---------- Selected passage

Baby Boomers Vs. Gen Xers Baby boomer Charlotte Shelton was determined to have it all, coming up in the male-dominated business world. She earned a doctorate degree, began her own consulting business and has shattered glass ceilings all her life.
Still, she was surprised to learn her daughter, Laura, didn’t share the same enthusiasm; Laura, a successful reporter, often felt disappointed in her profession. Charlotte, who is also a professor, found the same sentiments in her graduate-level MBA students.
Drawing from these accounts, historical references and survey analysis,
The NeXt Revolution explores the "great divide" between Generation X and baby boomers in the workplace. To provide further insight, the Sheltons surveyed 1,200 Gen Xers born between 1964 and 1977, exploring motivations, expectations and satisfaction gaps in the workplace. In The NeXt Revolution, the mother-and-daughter team provides findings and strategies to meet the needs of this generation—centering especially on women.
Explaining her generation’s perceptions, motivations and what separates her generation from baby boomers, Laura writes the first four chapters, while Charlotte takes over the final four chapters to provide survey analysis and strategies for what she terms is "a new workplace" revolution that will cater more to Gen X.
More Meaning So what is important to Gen Xers and what sets them apart from baby boomers? Gen Xers aren’t just content with a six-figure salary. In fact, research in The NeXt Revolution shows money and status are among the lowest ranked in importance among this generation. "Many boomers measure job success in dollars, but Xers appear to measure it in meaning," Charlotte says.
Gen Xer women measure success by relationships and work quality. For example, Gen X women ranked positive relationships with bosses and co-workers as the two most important workplace factors in the Shelton’s survey.
Some data suggests meaningful relationships might be a key factor for all age groups, the authors explain. For example, the book includes research by the Gallup organization, which found that having a good friend at work was also a key predictor of job satisfaction and high performance for both genders and generations.

--------------------

Work request 1 - Reproduce word for word the part of the text about baby boomers and Gen Xers that opens with the words containing "Still, she was" and closes with "graduate-level MBA students.".
The records are unrelated to the text about baby boomers and Gen Xers.

---------- Information

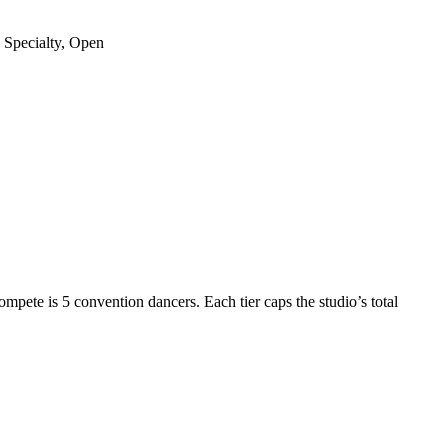
 Specialty, Open
compete is
5 convention dancers
. Each tier caps the studio’s
total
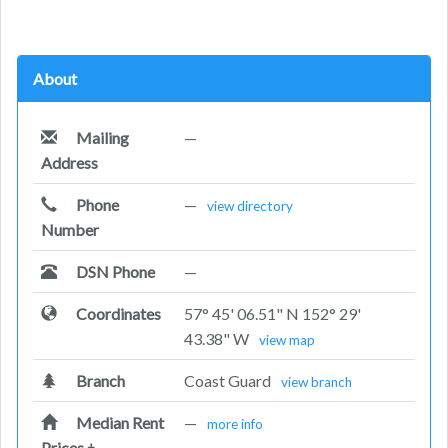
About
Mailing
—
Address
Phone
—
view directory
Number
DSN Phone
—
Coordinates
57° 45' 06.51" N 152° 29'
43.38" W
view map
Branch
Coast Guard
view branch
Median Rent
—
more info
Prices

--------------------

Work request 2 - Rewrite all the lines of text in the records as one numbered list, skipping blank lines. Leave the pictures out of your answer.

Result 1 -
Still, she was surprised to learn her daughter, Laura, didn’t share the same enthusiasm; Laura, a successful reporter, often felt disappointed in her profession. Charlotte, who is also a professor, found the same sentiments in her graduate-level MBA students.

Result 2 -
1.  Specialty, Open
2. compete is
3. 5 convention dancers
4. . Each tier caps the studio’s
5. total
6. About
7. Mailing
8. —
9. Address
10. Phone
11. —
12. view directory
13. Number
14. DSN Phone
15. —
16. Coordinates
17. 57° 45' 06.51" N 152° 29'
18. 43.38" W
19. view map
20. Branch
21. Coast Guard
22. view branch
23. Median Rent
24. —
25. more info
26. Prices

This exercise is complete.